Self-reporting: Overseeing a workforce as they return to an office environment is a huge undertaking – especially as organizations must protect the other employees from potential exposure to this dangerous disease. Self-reporting through surveys administered via a phone app or online portal can help identify at-risk employees and guide security leaders in issuing stay-at-home orders if certain parameters are met. Employers must consider with the help of legal consultation whether the information being gathered triggers additional privacy laws and regulations. 

Testing: Implementing regular testing procedures, quarantine and follow-up for employees when traveling can be essential in protecting “at work” employees from possible exposure. In fact, a recent study posted on The Lancet claims that evidence-based testing in the workplace decreases the likelihood of an outbreak from 90% to 5%. Having clear policies in place that take into account human resources policies and procedures for remote work functions can set an organization up for success in preventing the spread of disease. 
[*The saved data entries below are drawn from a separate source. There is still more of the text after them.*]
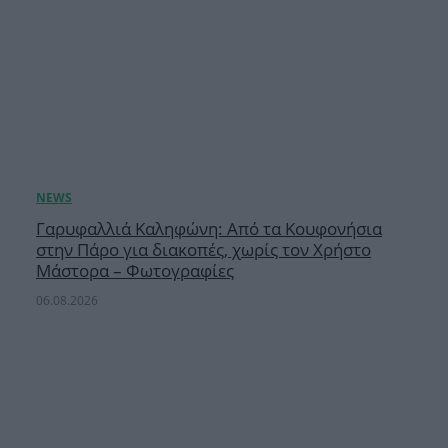
Γαρυφαλλιά Καληφώνη: Από τα Κουφονήσια
στην Πάρο για διακοπές, χωρίς τον Χρήστο
Μάστορα – Φωτογραφίες
06.08.2026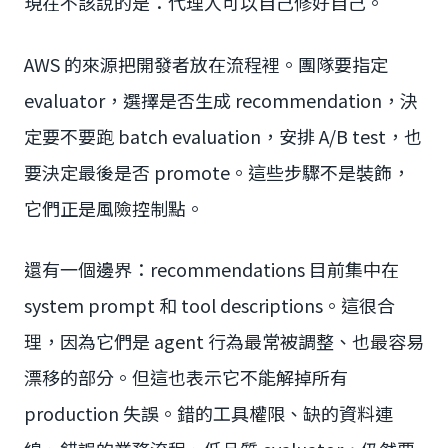
現在不該說的是：代理人可以自己修好自己。
AWS 的來源把開發者放在流程裡。團隊要指定
evaluator，選擇是否生成 recommendation，決
定要不要跑 batch evaluation，安排 A/B test，也
要決定最後是否 promote。這些步驟不是裝飾，
它們正是風險控制點。
還有一個邊界：recommendations 目前集中在
system prompt 和 tool descriptions。這很合
理，因為它們是 agent 行為最常被調整、也最容易
漂移的部分。但這也表示它不能解掉所有
production 失誤。錯的工具權限、缺的資料連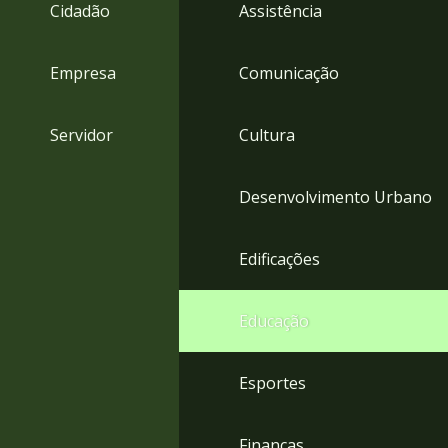
4
Cidadão
Assistência
Acessibilidade
5
Empresa
Comunicação
Servidor
Cultura
Desenvolvimento Urbano
Edificações
Educação
Esportes
Finanças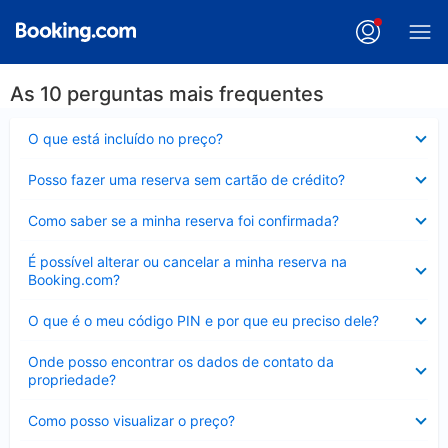
As 10 perguntas mais frequentes
Contraído
O que está incluído no preço?
Contraído
Posso fazer uma reserva sem cartão de crédito?
Contraído
Como saber se a minha reserva foi confirmada?
Contraído
É possível alterar ou cancelar a minha reserva na
Booking.com?
Contraído
O que é o meu código PIN e por que eu preciso dele?
Contraído
Onde posso encontrar os dados de contato da
propriedade?
Contraído
Como posso visualizar o preço?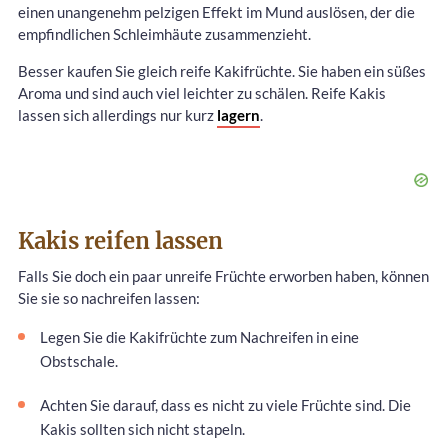
einen unangenehm pelzigen Effekt im Mund auslösen, der die
empfindlichen Schleimhäute zusammenzieht.
Besser kaufen Sie gleich reife Kakifrüchte. Sie haben ein süßes
Aroma und sind auch viel leichter zu schälen. Reife Kakis
lassen sich allerdings nur kurz
lagern
.
Kakis reifen lassen
Falls Sie doch ein paar unreife Früchte erworben haben, können
Sie sie so nachreifen lassen:
Legen Sie die Kakifrüchte zum Nachreifen in eine
Obstschale.
Achten Sie darauf, dass es nicht zu viele Früchte sind. Die
Kakis sollten sich nicht stapeln.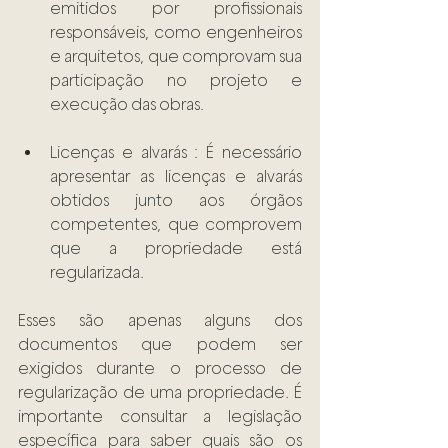
emitidos por profissionais 
responsáveis, como engenheiros 
e arquitetos, que comprovam sua 
participação no projeto e 
execução das obras. 
Licenças e alvarás : É necessário 
apresentar as licenças e alvarás 
obtidos junto aos órgãos 
competentes, que comprovem 
que a propriedade está 
regularizada. 
Esses são apenas alguns dos 
documentos que podem ser 
exigidos durante o processo de 
regularização de uma propriedade. É 
importante consultar a legislação 
específica para saber quais são os 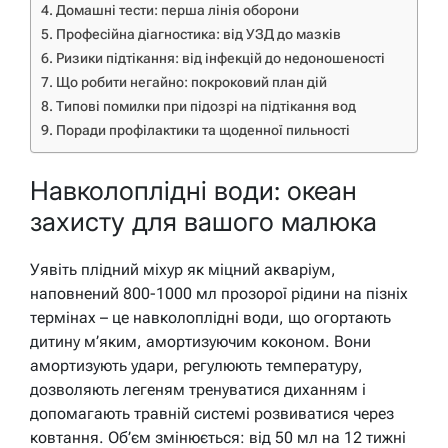
Домашні тести: перша лінія оборони
Професійна діагностика: від УЗД до мазків
Ризики підтікання: від інфекцій до недоношеності
Що робити негайно: покроковий план дій
Типові помилки при підозрі на підтікання вод
Поради профілактики та щоденної пильності
Навколоплідні води: океан
захисту для вашого малюка
Уявіть плідний міхур як міцний акваріум,
наповнений 800-1000 мл прозорої рідини на пізніх
термінах – це навколоплідні води, що огортають
дитину м’яким, амортизуючим коконом. Вони
амортизують удари, регулюють температуру,
дозволяють легеням тренуватися диханням і
допомагають травній системі розвиватися через
ковтання. Об’єм змінюється: від 50 мл на 12 тижні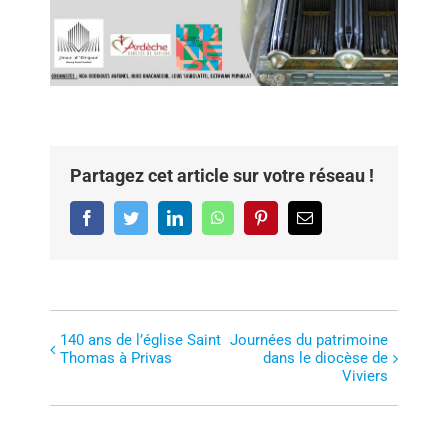
Partagez cet article sur votre réseau !
Facebook
Twitter
LinkedIn
WhatsApp
Pinterest
Email
140 ans de l’église Saint
Journées du patrimoine
N
Thomas à Privas
dans le diocèse de
a
Viviers
v
i
g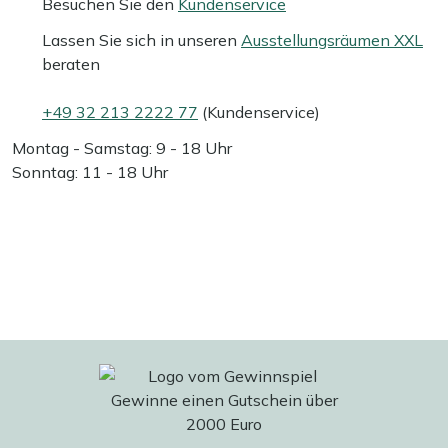
Besuchen Sie den
Kundenservice
Lassen Sie sich in unseren
Ausstellungsräumen XXL
beraten
+49 32 213 2222 77
(Kundenservice)
Montag - Samstag: 9 - 18 Uhr
Sonntag: 11 - 18 Uhr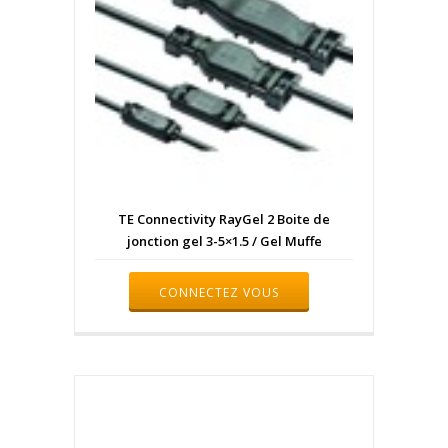
TE Connectivity RayGel 2 Boite de
jonction gel 3-5×1.5 / Gel Muffe
CONNECTEZ VOUS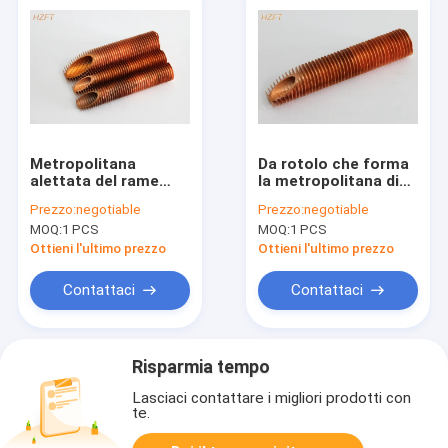
Metropolitana
Da rotolo che forma
alettata del rame
la metropolitana di
della totalità dei
aletta del rame di
Prezzo:
negotiable
Prezzo:
negotiable
condensatori del gas
processo per il
MOQ:
1 PCS
MOQ:
1 PCS
di combustione per
dispositivo di
gli scopi di
raffreddamento della
Ottieni l'ultimo prezzo
Ottieni l'ultimo prezzo
piegamento e
centrale elettrica
d'avvolgimento
con C12000/C12200
Contattaci
Contattaci
Risparmia tempo
Lasciaci contattare i migliori prodotti con
te.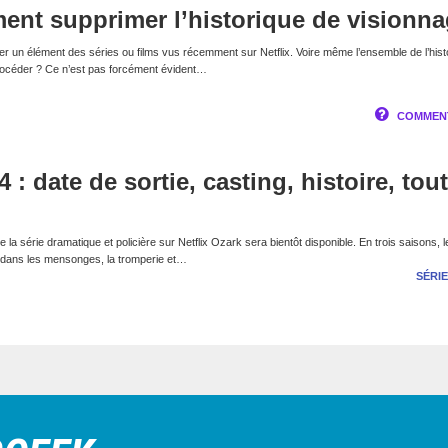
ment supprimer l’historique de visionn
r un élément des séries ou films vus récemment sur Netflix. Voire même l’ensemble de l’hist
océder ? Ce n’est pas forcément évident…
COMMENT
 : date de sortie, casting, histoire, tou
e la série dramatique et policière sur Netflix Ozark sera bientôt disponible. En trois saisons, l
 dans les mensonges, la tromperie et…
SÉRIE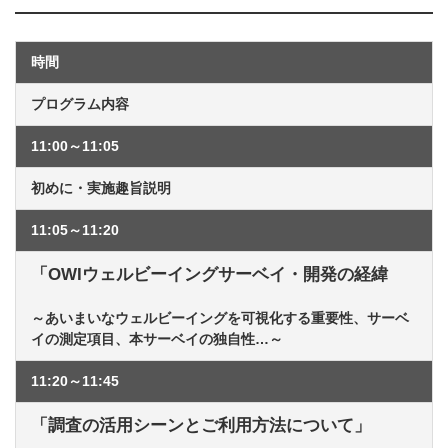
時間
プログラム内容
11:00～11:05
初めに・実施趣旨説明
11:05～11:20
「OWIウェルビーイングサーベイ・開発の経緯
～あいまいなウェルビーイングを可視化する重要性、サーベ
イの測定項目、本サーベイの独自性…～
11:20～11:45
「調査の活用シーンとご利用方法について」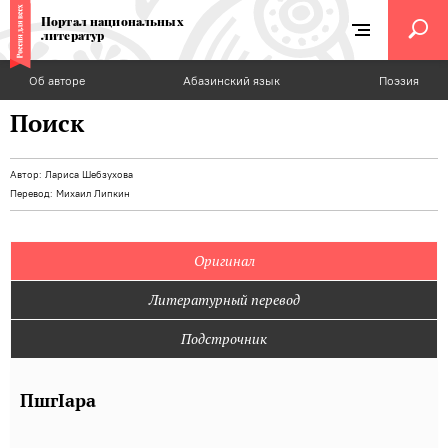
Портал национальных
литератур
Об авторе
Абазинский язык
Поэзия
Поиск
Автор:
Лариса Шебзухова
Перевод:
Михаил Липкин
Оригинал
Литературный перевод
Подстрочник
ПшгIара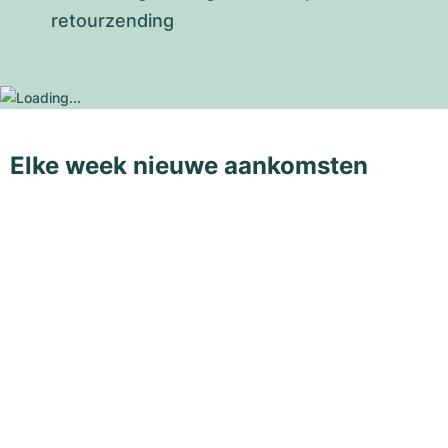
retourzending
Elke week nieuwe aankomsten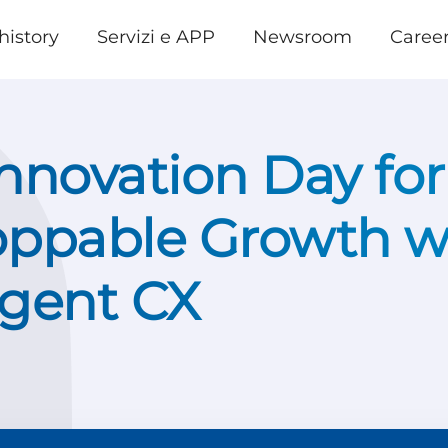
history
Servizi e APP
Newsroom
Caree
nnovation Day for
oppable Growth w
ligent CX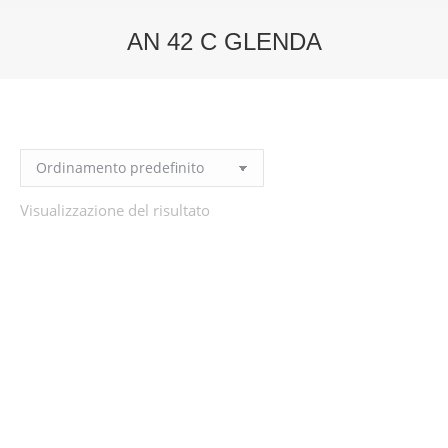
AN 42 C GLENDA
You are here:
Visualizzazione del risultato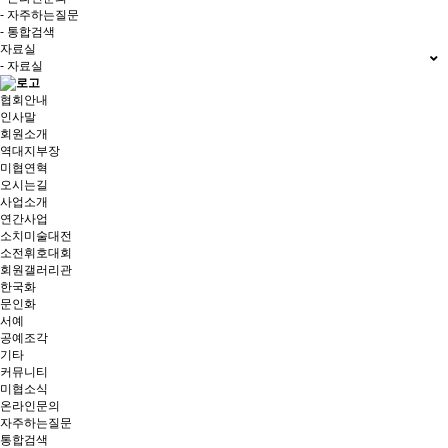
- 자주하는질문
- 통합검색
자료실
- 자료실
협회안내
인사말
회원소개
역대지부장
미협연혁
오시는길
사업소개
연간사업
소치미술대전
소전휘호대회
회원갤러리관
한국화
문인화
서예
공예조각
기타
커뮤니티
미협소식
온라인문의
자주하는질문
통합검색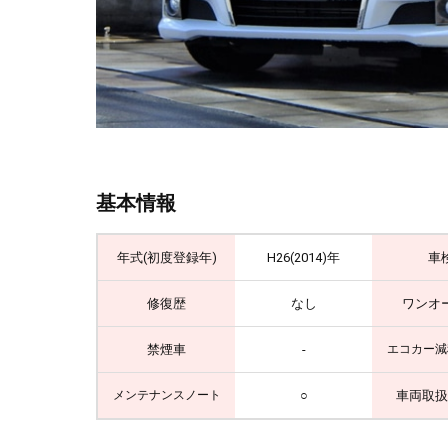
基本情報
年式(初度登録年)
H26(2014)年
車
修復歴
なし
ワンオ
禁煙車
-
エコカー減
○
車両取扱
メンテナンスノート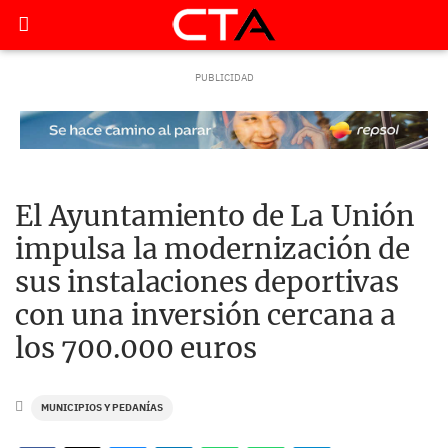
El Ayuntamiento de La Unión
impulsa la modernización de
sus instalaciones deportivas
con una inversión cercana a
los 700.000 euros
MUNICIPIOS Y PEDANÍAS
Mass Communications: With any return-to-work plan, there needs to be policies in place when exposure takes place or illness is identified, which means the ability to connect instantaneously to all parties involved. Mass communications systems using SMS, e-mail or app alerts can deliver the real-time messaging needed when an incident occurs. Lost time can lead to increased exposures, which no organization can afford.

Global, federal and state government mandates for workplaces can be incredibly difficult to monitor and enforce without the aid of technology and an experienced team. RAS Watch’s service leverages a series of well-established processes, best practices and cutting-edge technologies that may be tailored to each individual client needs to streamline this process. With the benefit of experience, we have refined and created a comprehensive practice that will keep your staff and customers as safe as possible.